• **Your goal**:
Please reproduce each of the entries below exactly as they appear.

• **Dataset extract**:
Segment Open

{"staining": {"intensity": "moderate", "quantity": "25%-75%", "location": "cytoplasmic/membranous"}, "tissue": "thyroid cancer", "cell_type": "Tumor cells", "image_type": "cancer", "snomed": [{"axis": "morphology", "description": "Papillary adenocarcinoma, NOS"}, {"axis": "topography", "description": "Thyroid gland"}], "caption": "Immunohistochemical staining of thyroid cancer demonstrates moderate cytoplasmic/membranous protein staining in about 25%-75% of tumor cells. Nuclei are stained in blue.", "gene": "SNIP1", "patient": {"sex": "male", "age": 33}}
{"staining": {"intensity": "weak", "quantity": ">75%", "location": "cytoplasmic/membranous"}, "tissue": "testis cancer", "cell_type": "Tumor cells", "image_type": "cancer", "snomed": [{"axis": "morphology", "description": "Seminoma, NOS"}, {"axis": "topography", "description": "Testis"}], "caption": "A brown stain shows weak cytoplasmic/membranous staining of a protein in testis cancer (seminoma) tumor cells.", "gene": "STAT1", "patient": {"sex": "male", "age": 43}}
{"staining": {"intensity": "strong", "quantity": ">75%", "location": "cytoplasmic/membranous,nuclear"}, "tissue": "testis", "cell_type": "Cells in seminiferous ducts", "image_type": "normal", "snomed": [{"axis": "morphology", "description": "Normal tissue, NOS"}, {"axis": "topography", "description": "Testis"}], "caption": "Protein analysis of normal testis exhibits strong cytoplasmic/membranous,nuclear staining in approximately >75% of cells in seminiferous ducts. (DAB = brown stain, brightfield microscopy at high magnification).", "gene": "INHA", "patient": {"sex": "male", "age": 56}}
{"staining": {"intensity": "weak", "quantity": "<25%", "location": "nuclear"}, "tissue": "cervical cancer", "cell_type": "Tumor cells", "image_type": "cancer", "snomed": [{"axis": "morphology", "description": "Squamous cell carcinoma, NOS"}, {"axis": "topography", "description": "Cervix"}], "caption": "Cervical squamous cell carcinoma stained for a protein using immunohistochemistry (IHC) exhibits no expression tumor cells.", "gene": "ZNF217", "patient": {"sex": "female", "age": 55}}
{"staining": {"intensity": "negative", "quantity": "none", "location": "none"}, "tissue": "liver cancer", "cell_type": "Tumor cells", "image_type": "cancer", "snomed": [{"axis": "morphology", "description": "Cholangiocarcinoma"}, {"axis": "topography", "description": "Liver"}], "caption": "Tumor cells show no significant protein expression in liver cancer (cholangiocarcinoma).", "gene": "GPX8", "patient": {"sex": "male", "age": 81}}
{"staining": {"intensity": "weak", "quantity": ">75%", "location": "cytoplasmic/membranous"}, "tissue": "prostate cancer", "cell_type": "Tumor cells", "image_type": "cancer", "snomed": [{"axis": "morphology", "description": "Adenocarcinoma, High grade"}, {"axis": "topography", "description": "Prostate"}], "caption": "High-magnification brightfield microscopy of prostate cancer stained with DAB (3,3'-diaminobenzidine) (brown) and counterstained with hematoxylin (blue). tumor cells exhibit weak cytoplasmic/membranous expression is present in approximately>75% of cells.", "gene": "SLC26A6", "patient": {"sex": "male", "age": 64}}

Segment Closed

• **Exercise answer**:
{"staining": {"intensity": "moderate", "quantity": "25%-75%", "location": "cytoplasmic/membranous"}, "tissue": "thyroid cancer", "cell_type": "Tumor cells", "image_type": "cancer", "snomed": [{"axis": "morphology", "description": "Papillary adenocarcinoma, NOS"}, {"axis": "topography", "description": "Thyroid gland"}], "caption": "Immunohistochemical staining of thyroid cancer demonstrates moderate cytoplasmic/membranous protein staining in about 25%-75% of tumor cells. Nuclei are stained in blue.", "gene": "SNIP1", "patient": {"sex": "male", "age": 33}}
{"staining": {"intensity": "weak", "quantity": ">75%", "location": "cytoplasmic/membranous"}, "tissue": "testis cancer", "cell_type": "Tumor cells", "image_type": "cancer", "snomed": [{"axis": "morphology", "description": "Seminoma, NOS"}, {"axis": "topography", "description": "Testis"}], "caption": "A brown stain shows weak cytoplasmic/membranous staining of a protein in testis cancer (seminoma) tumor cells.", "gene": "STAT1", "patient": {"sex": "male", "age": 43}}
{"staining": {"intensity": "strong", "quantity": ">75%", "location": "cytoplasmic/membranous,nuclear"}, "tissue": "testis", "cell_type": "Cells in seminiferous ducts", "image_type": "normal", "snomed": [{"axis": "morphology", "description": "Normal tissue, NOS"}, {"axis": "topography", "description": "Testis"}], "caption": "Protein analysis of normal testis exhibits strong cytoplasmic/membranous,nuclear staining in approximately >75% of cells in seminiferous ducts. (DAB = brown stain, brightfield microscopy at high magnification).", "gene": "INHA", "patient": {"sex": "male", "age": 56}}
{"staining": {"intensity": "weak", "quantity": "<25%", "location": "nuclear"}, "tissue": "cervical cancer", "cell_type": "Tumor cells", "image_type": "cancer", "snomed": [{"axis": "morphology", "description": "Squamous cell carcinoma, NOS"}, {"axis": "topography", "description": "Cervix"}], "caption": "Cervical squamous cell carcinoma stained for a protein using immunohistochemistry (IHC) exhibits no expression tumor cells.", "gene": "ZNF217", "patient": {"sex": "female", "age": 55}}
{"staining": {"intensity": "negative", "quantity": "none", "location": "none"}, "tissue": "liver cancer", "cell_type": "Tumor cells", "image_type": "cancer", "snomed": [{"axis": "morphology", "description": "Cholangiocarcinoma"}, {"axis": "topography", "description": "Liver"}], "caption": "Tumor cells show no significant protein expression in liver cancer (cholangiocarcinoma).", "gene": "GPX8", "patient": {"sex": "male", "age": 81}}
{"staining": {"intensity": "weak", "quantity": ">75%", "location": "cytoplasmic/membranous"}, "tissue": "prostate cancer", "cell_type": "Tumor cells", "image_type": "cancer", "snomed": [{"axis": "morphology", "description": "Adenocarcinoma, High grade"}, {"axis": "topography", "description": "Prostate"}], "caption": "High-magnification brightfield microscopy of prostate cancer stained with DAB (3,3'-diaminobenzidine) (brown) and counterstained with hematoxylin (blue). tumor cells exhibit weak cytoplasmic/membranous expression is present in approximately>75% of cells.", "gene": "SLC26A6", "patient": {"sex": "male", "age": 64}}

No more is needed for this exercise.